Performance Evaluation
Experiment Setup
The experiments use the Adam optimizer with a learning rate of 0.001. Evaluation metrics include Attack Success Rate (ASR) and Natural Accuracy (ACC). Various datasets like MNIST, Fashion-MNIST, EMNIST, and CIFAR-10 are used.
Experiment Results
Attack Tasks under IID
FLAIN, Pruning, and RLR effectively reduce the ASR to near 0 for certain tasks on MNIST, FMNIST, and EMNIST, with negligible impact on ACC. However, their performances vary significantly on CIFAR-10.
Attack Tasks under non-IID
Under non-IID data distribution conditions, FLAIN and Pruning outperform RLR, maintaining higher ACC and achieving lower ASR in the evaluated tasks.

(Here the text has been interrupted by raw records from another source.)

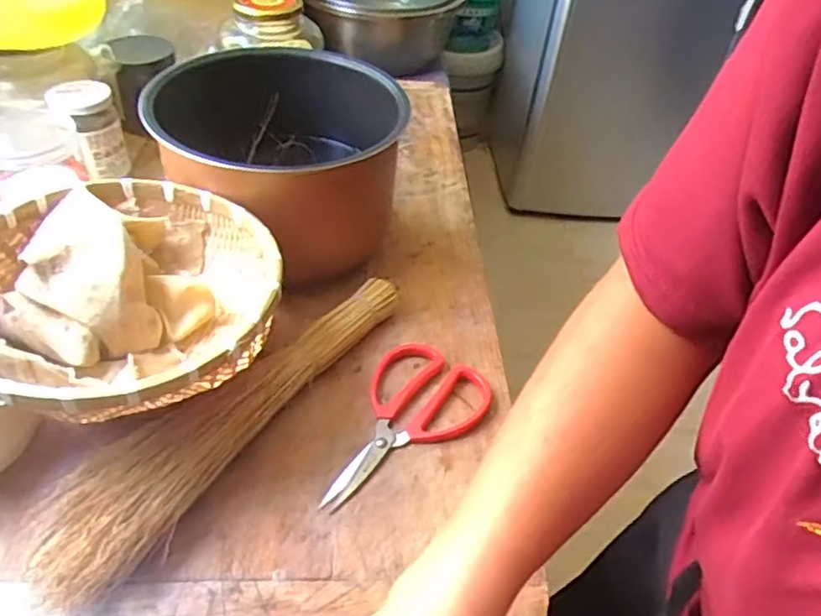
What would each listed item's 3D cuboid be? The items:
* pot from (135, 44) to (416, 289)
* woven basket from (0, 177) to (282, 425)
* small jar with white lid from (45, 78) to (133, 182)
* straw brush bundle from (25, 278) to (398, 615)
[{"bbox_3d":[-0.123,-0.132,0.630,0.218,0.153,0.223,-1,45,-8],"label":"pot"},{"bbox_3d":[-0.200,-0.006,0.466,0.215,0.072,0.212,-28,54,-31],"label":"woven basket"},{"bbox_3d":[-0.335,-0.185,0.680,0.060,0.079,0.063,-19,50,-24],"label":"small jar with white lid"},{"bbox_3d":[-0.131,0.069,0.491,0.079,0.040,0.340,27,47,19],"label":"straw brush bundle"}]

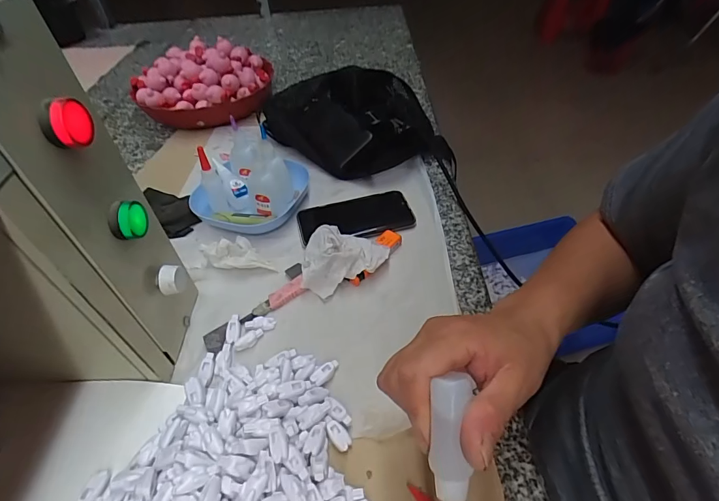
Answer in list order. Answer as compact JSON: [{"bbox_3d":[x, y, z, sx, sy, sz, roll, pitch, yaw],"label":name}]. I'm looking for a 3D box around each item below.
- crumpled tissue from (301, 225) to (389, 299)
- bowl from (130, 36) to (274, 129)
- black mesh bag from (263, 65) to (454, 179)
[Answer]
[{"bbox_3d":[-0.015,0.007,0.421,0.089,0.032,0.067,-6,46,-1],"label":"crumpled tissue"},{"bbox_3d":[-0.282,-0.295,0.691,0.243,0.078,0.200,-5,46,-1],"label":"bowl"},{"bbox_3d":[-0.015,-0.205,0.594,0.218,0.084,0.251,-26,50,-19],"label":"black mesh bag"}]

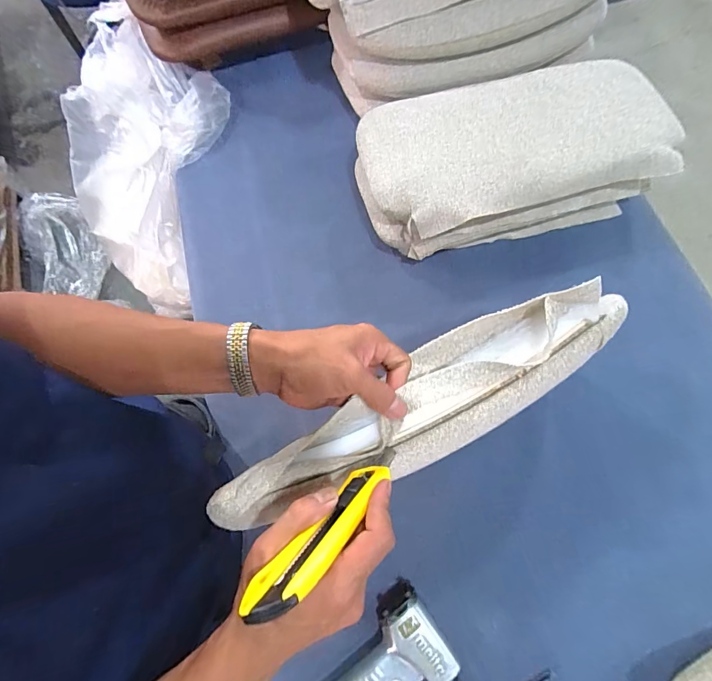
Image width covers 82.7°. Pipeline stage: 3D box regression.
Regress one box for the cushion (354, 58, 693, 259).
[{"bbox_3d":[0.218,-0.272,0.621,0.424,0.127,0.222,-15,70,-3],"label":"cushion"}]

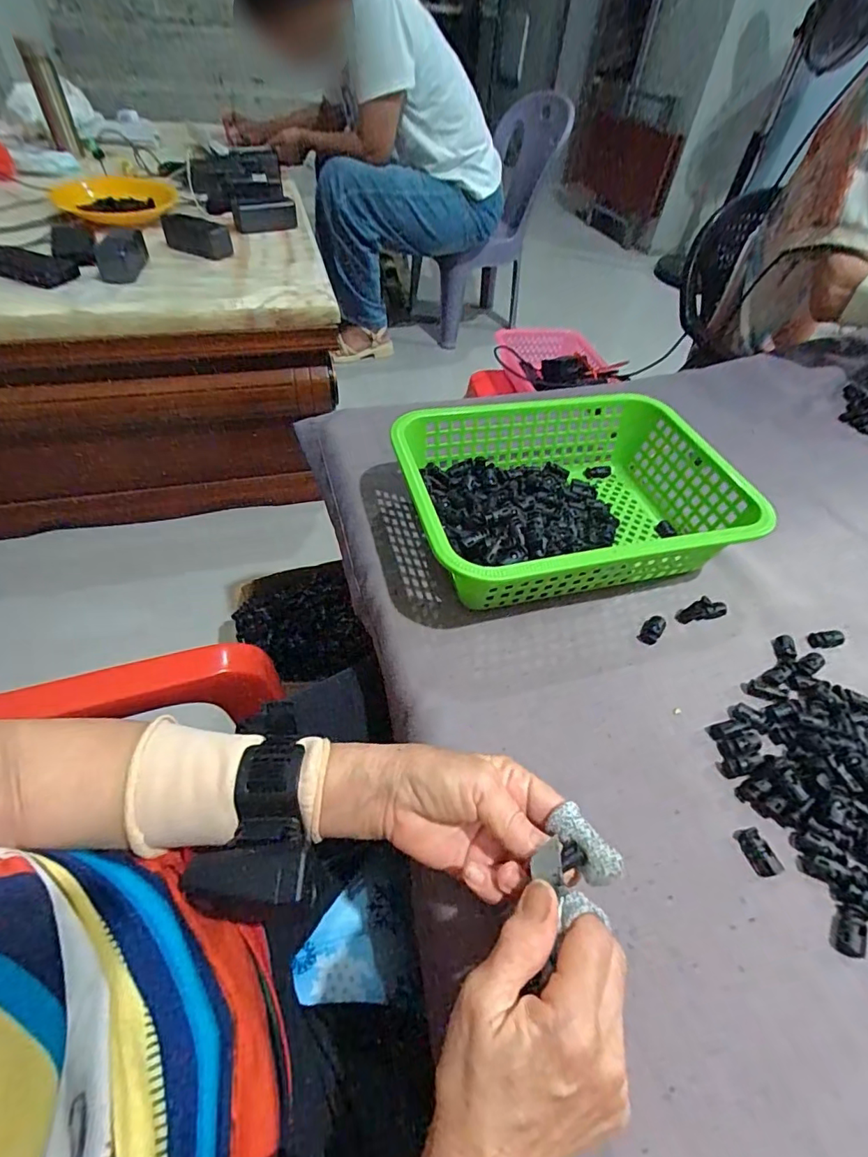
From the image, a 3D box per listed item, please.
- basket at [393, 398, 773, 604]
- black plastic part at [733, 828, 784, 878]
[{"bbox_3d":[0.124,-0.072,0.489,0.296,0.090,0.217,-10,48,-12],"label":"basket"},{"bbox_3d":[0.209,0.175,0.330,0.016,0.008,0.028,-14,49,-16],"label":"black plastic part"}]

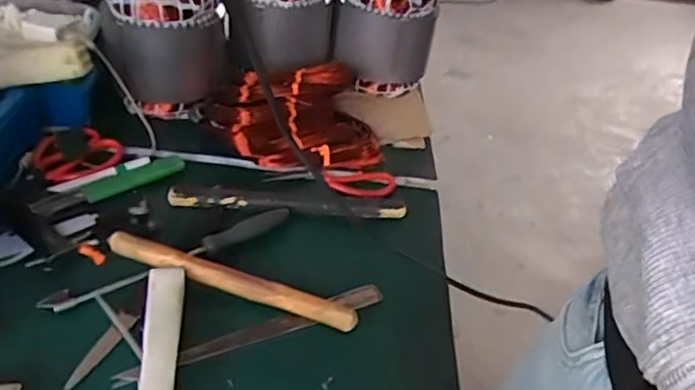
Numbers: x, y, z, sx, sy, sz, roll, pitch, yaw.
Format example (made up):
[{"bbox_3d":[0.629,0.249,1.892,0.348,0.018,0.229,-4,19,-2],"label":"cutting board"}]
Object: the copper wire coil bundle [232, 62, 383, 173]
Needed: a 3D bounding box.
[{"bbox_3d":[-0.055,-0.106,0.824,0.194,0.072,0.166,2,40,-7],"label":"copper wire coil bundle"}]

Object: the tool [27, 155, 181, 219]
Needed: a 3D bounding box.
[{"bbox_3d":[-0.266,-0.014,0.705,0.170,0.018,0.024,-26,44,-37],"label":"tool"}]

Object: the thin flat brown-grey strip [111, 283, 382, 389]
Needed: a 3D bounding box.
[{"bbox_3d":[-0.079,0.125,0.572,0.255,0.009,0.025,-17,42,-27],"label":"thin flat brown-grey strip"}]

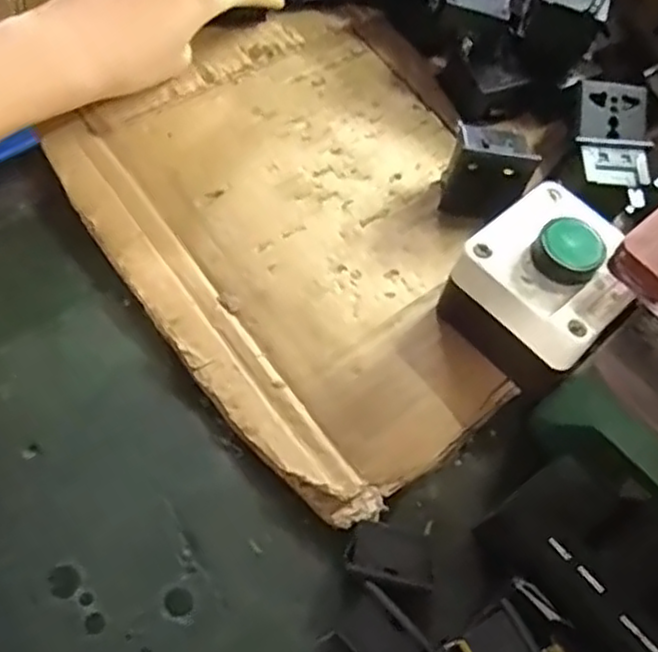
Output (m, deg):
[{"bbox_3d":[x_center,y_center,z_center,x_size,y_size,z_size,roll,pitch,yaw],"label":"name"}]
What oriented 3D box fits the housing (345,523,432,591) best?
[{"bbox_3d":[0.025,0.093,0.291,0.034,0.010,0.021,13,63,3],"label":"housing"}]

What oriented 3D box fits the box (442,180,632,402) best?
[{"bbox_3d":[0.100,-0.019,0.333,0.075,0.060,0.069,-37,73,-23],"label":"box"}]

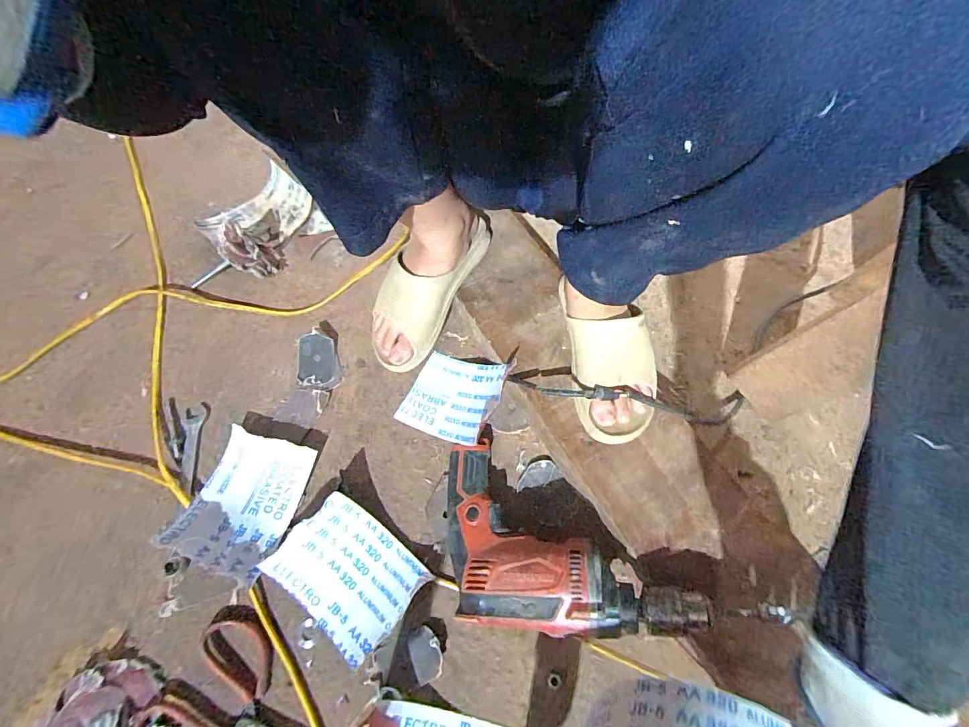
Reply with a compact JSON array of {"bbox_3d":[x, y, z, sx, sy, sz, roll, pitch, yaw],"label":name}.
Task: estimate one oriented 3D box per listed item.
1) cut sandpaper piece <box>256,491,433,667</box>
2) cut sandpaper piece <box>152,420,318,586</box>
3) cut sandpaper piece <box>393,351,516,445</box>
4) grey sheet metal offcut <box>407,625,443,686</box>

Different Pixel Backdoor Patterns
FLAIN maintains an average ACC reduction of only about 3.2% across various backdoor patterns, while keeping the ASR limited to approximately 0.8%.
Impact of Varying PDR
FLAIN effectively keeps the ASR at a minimal level while preserving the model’s performance on the main task across different PDR settings.
Diverse MCR Settings
FLAIN demonstrates stable defense performance across various MCR settings, with the maximum reduction in ACC not exceeding 2% and the ASR kept below 2%.
Conclusion
FLAIN is a backdoor defense method that flips the weight updates of low-activation input neurons. The adaptive threshold balances the tradeoff between eliminating backdoors and maintaining performance on clean data. FLAIN exhibits superior adaptability compared to direct pruning methods across a broader range of attack scenarios, including non-IID data distribution and high MCR settings. Future work will explore further enhancements to FLAIN, including its application in data-free scenarios and more complex models.